Stundenlohn von 3,40 Euro ist sittenwidrig
LAG Berlin-Brandenburg 20.4.2016, 15 Sa 2258/15Die Arbeitnehmerin A. war seit 2001 für die beklagte Pizzeria aus dem östlichen Brandenburg als Auslieferungsfahrerin tätig. Vereinbart war eine bedarfsabhängige Arbeitszeit zwischen 35 und 40 Stunden im Monat. Hierfür erhielt A. eine Vergütung von 136 Euro pro Monat, was einem Stundenlohn von 3,40 Euro entspricht.
Das klagende Jobcenter zahlte A. von 2011 bis 2014 Leistungen zur Grundsicherung. Es war der Auffassung, dass die Vergütung sittenwidrig niedrig sei. Bei Zahlung der üblichen Vergütung wären geringere Leistungen an Grundsicherung angefallen, weshalb die Beklagte diese Differenz zu erstatten habe.
Das LAG gab der Klage i.H.v. 5.744,18 Euro statt.
Die Gründe:
Der Kläger hat gegen die Beklagte aus übergegangenem Recht einen Anspruch auf Zahlung der Differenz zwischen der geleisteten und der in der Region für die Tätigkeit eines Auslieferungsfahrers üblichen Vergütung.
Der tatsächlich gezahlte Stundenlohn von 3,40 Euro stellt einen "Hungerlohn" dar. Selbst bei unterstellter Vollzeittätigkeit könnte die Arbeitnehmerin von dem Einkommen ihren Lebensunterhalt nicht bestreiten. Die Vereinbarung eines solchen "Hungerlohns" ist sittenwidrig und damit gem. § 138 Abs. 1 BGB unwirksam.
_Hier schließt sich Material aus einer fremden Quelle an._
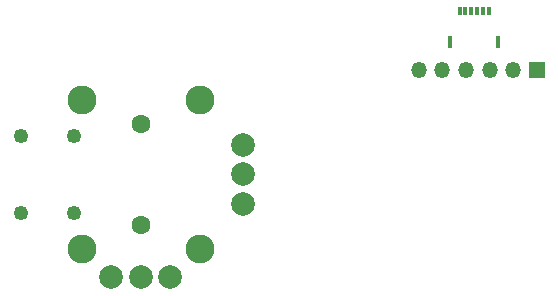
<source format=gbr>
%TF.GenerationSoftware,KiCad,Pcbnew,8.0.2*%
%TF.CreationDate,2024-10-29T11:55:49-07:00*%
%TF.ProjectId,UGC_SubStick,5547435f-5375-4625-9374-69636b2e6b69,rev?*%
%TF.SameCoordinates,Original*%
%TF.FileFunction,Soldermask,Bot*%
%TF.FilePolarity,Negative*%
%FSLAX46Y46*%
G04 Gerber Fmt 4.6, Leading zero omitted, Abs format (unit mm)*
G04 Created by KiCad (PCBNEW 8.0.2) date 2024-10-29 11:55:49*
%MOMM*%
%LPD*%
G01*
G04 APERTURE LIST*
%ADD10C,2.450000*%
%ADD11C,1.600000*%
%ADD12C,1.250000*%
%ADD13C,2.000000*%
%ADD14R,1.350000X1.350000*%
%ADD15O,1.350000X1.350000*%
%ADD16R,0.300000X0.700000*%
%ADD17R,0.300000X1.000000*%
G04 APERTURE END LIST*
D10*
%TO.C,SW1*%
X242207200Y-143363518D03*
X242207200Y-156013518D03*
D11*
X247207200Y-145388518D03*
X247207200Y-153988518D03*
D10*
X252207200Y-143363518D03*
X252207200Y-156013518D03*
D12*
X241557200Y-146438518D03*
X241557200Y-152938518D03*
X237057200Y-146438518D03*
X237057200Y-152938518D03*
D13*
X244707200Y-158388518D03*
X247207200Y-158388518D03*
X249707200Y-158388518D03*
X255907200Y-152188518D03*
X255907200Y-149688518D03*
X255907200Y-147188518D03*
%TD*%
D14*
%TO.C,J1*%
X280761001Y-140867407D03*
D15*
X278761001Y-140867407D03*
X276761001Y-140867407D03*
X274761001Y-140867407D03*
X272761001Y-140867407D03*
X270761001Y-140867407D03*
%TD*%
D16*
%TO.C,J2*%
X276713716Y-135850698D03*
X276213716Y-135850698D03*
X275713716Y-135850698D03*
X275213716Y-135850698D03*
X274713716Y-135850698D03*
X274213716Y-135850698D03*
D17*
X277503716Y-138500698D03*
X273423716Y-138500698D03*
%TD*%
M02*

</source>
An die Stelle der unwirksamen Vergütungsvereinbarung tritt ein Anspruch auf die übliche Vergütung. Diese ergibt sich hier aus den Feststellungen des statistischen Landesamtes. Danach ist der Kläger für das Jahr 2011 zutreffend von einem Stundenlohn von 6,77 Euro ausgegangen, der sich bis zum Jahr 2014 auf 9,74 Euro gesteigert hat. Ob sich eine Sittenwidrigkeit daneben auch aus Wertungen der Europäischen Sozialcharta ergeben kann, konnte hier dahinstehen.
Der Hintergrund:
Derartige Fälle extremer Unterbezahlung dürften der Vergangenheit angehören, da seit dem 1.1.2015 ein gesetzlicher Mindestlohn gilt. Aktuell beläuft sich der Mindeststundenlohn gem. § 1 Abs. 2 MiLoG auf 8,50 Euro brutto pro Stunde.